If you want to know what's ridiculous, it's believing that
"they [the Canadian Government] don't want you healthy". Yeah, OK Mr. Conspiracy Theorist. You have the
freedom to be wrong about stuff like this, and it's nice to see you exercise that
freedom on a regular basis in this forum.
The reality is that if we applied your more Libertarian opinion to all matters of public safety, that would shift the burden more on consumers to know what they're doing and less on government. There's advantages and disadvantages to doing that.

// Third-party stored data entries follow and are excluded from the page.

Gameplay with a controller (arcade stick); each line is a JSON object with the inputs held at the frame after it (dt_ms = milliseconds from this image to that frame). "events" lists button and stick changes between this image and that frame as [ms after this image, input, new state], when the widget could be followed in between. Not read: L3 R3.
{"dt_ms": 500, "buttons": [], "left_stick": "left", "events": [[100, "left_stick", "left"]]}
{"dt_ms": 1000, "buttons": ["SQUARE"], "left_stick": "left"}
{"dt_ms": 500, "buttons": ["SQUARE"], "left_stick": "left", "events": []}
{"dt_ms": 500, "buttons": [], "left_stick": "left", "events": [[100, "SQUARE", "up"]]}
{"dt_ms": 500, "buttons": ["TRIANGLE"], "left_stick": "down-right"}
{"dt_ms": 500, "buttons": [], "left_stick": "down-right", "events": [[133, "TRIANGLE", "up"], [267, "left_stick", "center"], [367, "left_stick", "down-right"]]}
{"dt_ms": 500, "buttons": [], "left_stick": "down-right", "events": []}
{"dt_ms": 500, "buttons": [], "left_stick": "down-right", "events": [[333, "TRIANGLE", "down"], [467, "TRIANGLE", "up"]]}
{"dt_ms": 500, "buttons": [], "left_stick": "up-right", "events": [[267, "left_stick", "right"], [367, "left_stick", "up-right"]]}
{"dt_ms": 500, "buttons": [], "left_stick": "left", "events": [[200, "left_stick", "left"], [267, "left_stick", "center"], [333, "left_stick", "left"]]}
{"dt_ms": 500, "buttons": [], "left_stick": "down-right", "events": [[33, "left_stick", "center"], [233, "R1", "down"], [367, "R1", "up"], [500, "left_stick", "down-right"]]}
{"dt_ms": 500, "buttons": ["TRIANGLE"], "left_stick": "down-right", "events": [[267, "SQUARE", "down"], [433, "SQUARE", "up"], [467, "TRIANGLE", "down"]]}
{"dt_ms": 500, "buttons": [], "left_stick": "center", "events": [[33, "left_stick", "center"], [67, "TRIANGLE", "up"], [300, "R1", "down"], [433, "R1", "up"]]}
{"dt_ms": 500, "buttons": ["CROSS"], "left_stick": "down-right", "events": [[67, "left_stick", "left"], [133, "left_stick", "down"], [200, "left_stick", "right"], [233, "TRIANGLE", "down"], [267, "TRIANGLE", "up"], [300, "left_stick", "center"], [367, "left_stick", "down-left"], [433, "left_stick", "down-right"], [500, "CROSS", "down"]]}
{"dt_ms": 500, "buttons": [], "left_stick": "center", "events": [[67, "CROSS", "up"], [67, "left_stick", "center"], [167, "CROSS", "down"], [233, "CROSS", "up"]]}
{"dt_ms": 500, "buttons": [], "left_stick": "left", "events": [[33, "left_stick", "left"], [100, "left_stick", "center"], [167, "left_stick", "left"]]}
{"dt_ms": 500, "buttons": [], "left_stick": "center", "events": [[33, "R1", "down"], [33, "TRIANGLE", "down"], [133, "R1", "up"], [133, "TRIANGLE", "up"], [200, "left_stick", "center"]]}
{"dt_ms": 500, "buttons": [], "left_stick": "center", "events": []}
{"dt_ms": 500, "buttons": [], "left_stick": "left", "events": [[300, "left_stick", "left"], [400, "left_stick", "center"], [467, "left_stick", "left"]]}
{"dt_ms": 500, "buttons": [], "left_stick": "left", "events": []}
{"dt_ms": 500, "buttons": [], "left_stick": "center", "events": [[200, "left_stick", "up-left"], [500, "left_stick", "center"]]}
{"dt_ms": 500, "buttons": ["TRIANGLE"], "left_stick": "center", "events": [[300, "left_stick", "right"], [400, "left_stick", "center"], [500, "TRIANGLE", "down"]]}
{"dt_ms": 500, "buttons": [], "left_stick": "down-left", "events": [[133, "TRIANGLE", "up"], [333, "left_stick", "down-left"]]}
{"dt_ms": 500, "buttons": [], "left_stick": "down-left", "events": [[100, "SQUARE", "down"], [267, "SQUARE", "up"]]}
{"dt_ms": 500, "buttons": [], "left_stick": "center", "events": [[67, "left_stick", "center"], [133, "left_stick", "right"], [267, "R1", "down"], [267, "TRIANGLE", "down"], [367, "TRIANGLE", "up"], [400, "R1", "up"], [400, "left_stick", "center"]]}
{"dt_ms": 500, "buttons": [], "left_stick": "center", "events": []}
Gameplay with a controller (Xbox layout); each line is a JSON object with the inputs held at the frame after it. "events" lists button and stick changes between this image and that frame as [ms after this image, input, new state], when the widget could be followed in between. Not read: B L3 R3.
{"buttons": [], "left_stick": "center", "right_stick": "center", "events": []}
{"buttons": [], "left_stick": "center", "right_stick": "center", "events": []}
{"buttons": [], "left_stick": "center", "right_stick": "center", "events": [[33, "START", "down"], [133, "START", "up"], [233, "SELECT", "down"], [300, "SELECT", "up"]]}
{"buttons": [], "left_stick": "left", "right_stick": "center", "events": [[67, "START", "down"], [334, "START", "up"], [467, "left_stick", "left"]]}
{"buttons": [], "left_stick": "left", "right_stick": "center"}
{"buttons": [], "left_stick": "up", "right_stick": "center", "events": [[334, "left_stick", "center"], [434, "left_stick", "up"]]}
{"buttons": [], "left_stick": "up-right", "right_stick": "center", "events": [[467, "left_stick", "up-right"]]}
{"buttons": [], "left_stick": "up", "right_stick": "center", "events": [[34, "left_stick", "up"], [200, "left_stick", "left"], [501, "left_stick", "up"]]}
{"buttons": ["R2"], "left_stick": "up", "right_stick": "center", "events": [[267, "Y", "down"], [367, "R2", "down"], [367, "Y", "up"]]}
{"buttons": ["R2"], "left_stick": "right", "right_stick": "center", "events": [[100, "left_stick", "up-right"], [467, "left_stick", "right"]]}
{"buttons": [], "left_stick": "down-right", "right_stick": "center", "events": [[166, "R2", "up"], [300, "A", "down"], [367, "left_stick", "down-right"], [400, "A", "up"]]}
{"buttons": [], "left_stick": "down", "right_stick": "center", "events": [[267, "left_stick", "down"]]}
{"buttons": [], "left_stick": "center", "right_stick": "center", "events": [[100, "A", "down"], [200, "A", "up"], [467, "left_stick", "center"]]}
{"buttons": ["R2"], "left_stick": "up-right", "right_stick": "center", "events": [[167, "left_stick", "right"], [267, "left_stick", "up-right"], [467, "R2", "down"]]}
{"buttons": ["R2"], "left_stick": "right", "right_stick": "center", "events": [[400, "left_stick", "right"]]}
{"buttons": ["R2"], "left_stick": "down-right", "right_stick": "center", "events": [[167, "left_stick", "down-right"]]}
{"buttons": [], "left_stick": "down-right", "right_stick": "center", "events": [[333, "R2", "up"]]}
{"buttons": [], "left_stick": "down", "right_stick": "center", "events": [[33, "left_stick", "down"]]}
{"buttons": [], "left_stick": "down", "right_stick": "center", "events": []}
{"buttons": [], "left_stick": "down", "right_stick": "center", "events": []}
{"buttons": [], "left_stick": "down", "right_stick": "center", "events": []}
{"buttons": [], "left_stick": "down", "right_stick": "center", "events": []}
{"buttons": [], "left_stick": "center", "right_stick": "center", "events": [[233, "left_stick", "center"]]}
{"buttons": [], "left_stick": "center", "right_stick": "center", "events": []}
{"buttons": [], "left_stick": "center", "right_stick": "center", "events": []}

Imagine if that philosophy is applied to all foods and drugs, housing, vehicles, toys, tools, household products, services, everything. We'd each have to develop that same level of knowledge to ensuring our safety in all those areas of life that we deal with every day. It would be a huge burden to know everything about the safety of everything around us. For most of us, it would be impossible to ensure our own safety on all these matters. Modern life is just too complicated for that much in-depth knowledge on every given subject. Different governments relieve us from some of that burden to varying degrees, and while that opens the door for us to disagree with them at every turn, it also
frees us from having to become experts in every field, so we can focus our efforts on whatever area of life we like to specialize in.
It just so happens that you have advanced knowledge of the complex subject of vitamins and supplements so you have your own opinion of what's safe and unsafe. Good for you, you have the personal
freedom to exploit your knowledge to your own benefit by importing the stuff you think you need. The fact that you can't make that same decision for everybody who would happen to wander through your health store is just a consequence of living in a society that safeguards its citizens as best it can. Of course it will never be 'perfect' by anybody's standards.